McGregor and Miller have been on a collision course for quite some time now, ever since Miller called out “McGoober” in a post-fight interview. This, of course, ranked up there with the weakest insults in the history of insults, because there is nothing dumber than not-so-subtly changing someone’s name in order to insult them. In a trash-talking battle, Miller is no contest for McGregor.

“That man opened his mouth,” McGregor told UFC Tonight’s Kenny Florian and Sonnen Wednesday. “He was under the influence of post-fight adrenaline. It has the same effect as alcohol. It makes you brave. He spoke with bravery, but guess what happened? It wore off. Now, he’s faced with reality, that he’s going to face me July 19.”

Who will win this fight?

McGregor is confident, as he always is, but he has never faced someone of Miller’s skill. Even though the American Top Team product has consistently underwhelmed and underperformed throughout his career, he’s still dangerous. McGregor is just 2-0 in the Octagon; Miller has been in the UFC since 2007.

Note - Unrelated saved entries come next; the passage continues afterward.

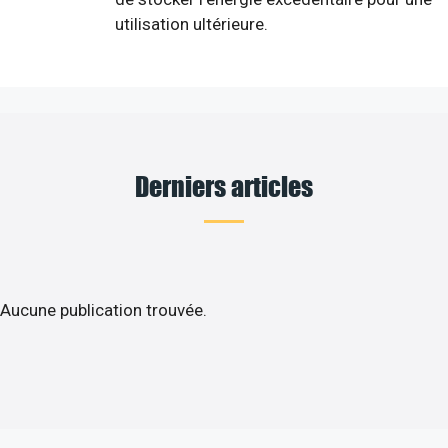
utilisation ultérieure.
Derniers articles
Aucune publication trouvée.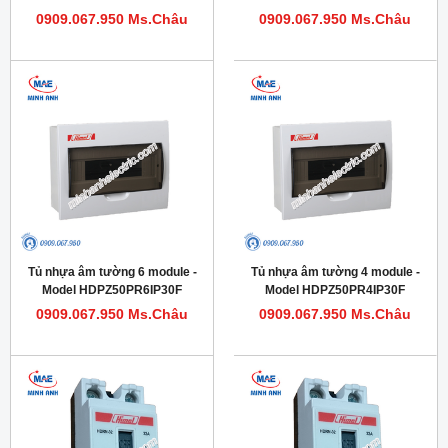
0909.067.950 Ms.Châu
0909.067.950 Ms.Châu
Tủ nhựa âm tường 6 module -
Tủ nhựa âm tường 4 module -
Model HDPZ50PR6IP30F
Model HDPZ50PR4IP30F
0909.067.950 Ms.Châu
0909.067.950 Ms.Châu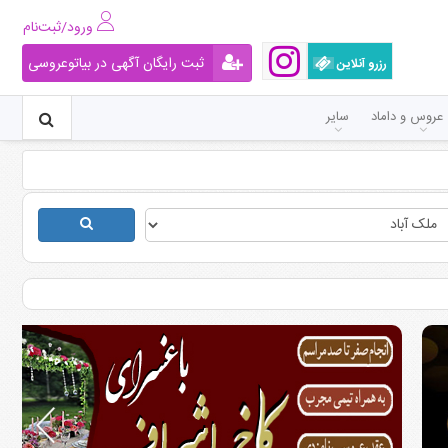
ورود/ثبت‌نام
ثبت رایگان آگهی در بیاتوعروسی
رزرو آنلاین
عروس و داماد
سایر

Or, put it this way: Miller was already in the UFC before McGregor even made his professional debut.

That won’t keep McGregor from talking, of course. It never does. He told Florian and Sonnen he’d dispatch Miller and move on to the rest of the folks who have dared to call him out. He included featherweight champion Jose Aldo in that mix.

“I’ve been listening to everybody calling me out and saying this and saying that, and I’ve been forced to sit on the sidelines,” he said. “I’m going to stomp Cole. Whoever’s next. Cub? I’ll break Cub. I’ll embarrass Chad. I’ll annihilate Jose. I’m coming to take over the division. It’s my division.”

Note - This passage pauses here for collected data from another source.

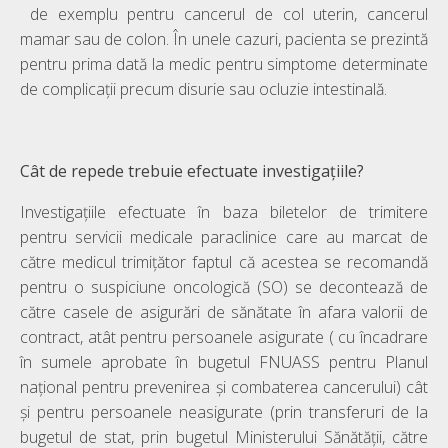
de exemplu pentru cancerul de col uterin, cancerul
mamar sau de colon. În unele cazuri, pacienta se prezintă
pentru prima dată la medic pentru simptome determinate
de complicații precum disurie sau ocluzie intestinală.
Cât de repede trebuie efectuate investigațiile?
Investigațiile efectuate în baza biletelor de trimitere
pentru servicii medicale paraclinice care au marcat de
către medicul trimițător faptul că acestea se recomandă
pentru o suspiciune oncologică (SO) se decontează de
către casele de asigurări de sănătate în afara valorii de
contract, atât pentru persoanele asigurate ( cu încadrare
în sumele aprobate în bugetul FNUASS pentru Planul
naţional pentru prevenirea şi combaterea cancerului) cât
și pentru persoanele neasigurate (prin transferuri de la
bugetul de stat, prin bugetul Ministerului Sănătăţii, către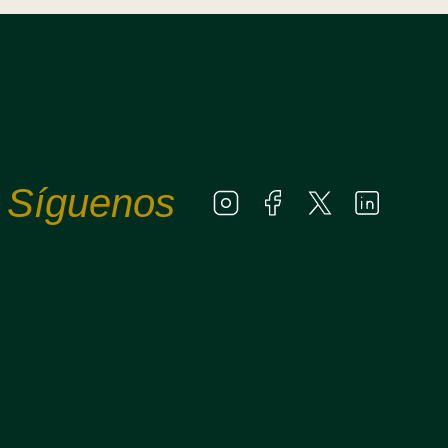
Síguenos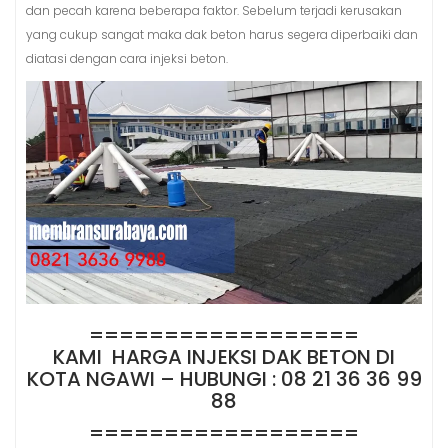
dan pecah karena beberapa faktor. Sebelum terjadi kerusakan
yang cukup sangat maka dak beton harus segera diperbaiki dan
diatasi dengan cara injeksi beton.
==================
KAMI HARGA INJEKSI DAK BETON DI
KOTA NGAWI – HUBUNGI : 08 21 36 36 99
88
==================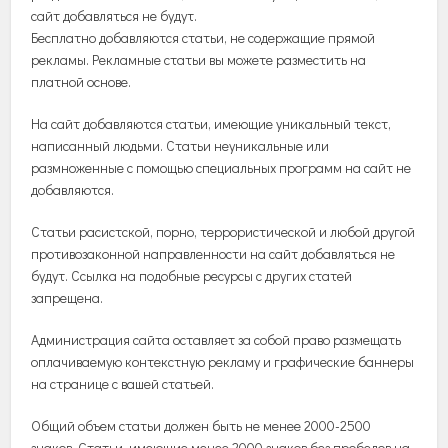
сайт добавляться не будут.
Бесплатно добавляются статьи, не содержащие прямой
рекламы. Рекламные статьи вы можете разместить на
платной основе.
На сайт добавляются статьи, имеющие уникальный текст,
написанный людьми. Статьи неуникальные или
размноженные с помощью специальных программ на сайт не
добавляются.
Статьи расистской, порно, террористической и любой другой
противозаконной направленности на сайт добавляться не
будут. Ссылка на подобные ресурсы с других статей
запрещена.
Администрация сайта оставляет за собой право размещать
оплачиваемую контекстную рекламу и графические баннеры
на странице с вашей статьей.
Общий объем статьи должен быть не менее 2000-2500
знаков. Статьи, имеющие менее 2000 знаков без пробелов на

McGregor is entertaining. There’s nothing wrong with that. And there is no denying he is a skilled fighter with a bright future.

But let’s hope he is taking Miller far more seriously than he’s letting on, because it is not an easy fight. McGregor is making the leap from regional and middle-of-the-pack opponents to a tough and durable UFC veteran.

And while a loss won’t ruin his career, it’ll certainly dampen the shine he has created by opening his mouth every time a microphone is placed in front of him.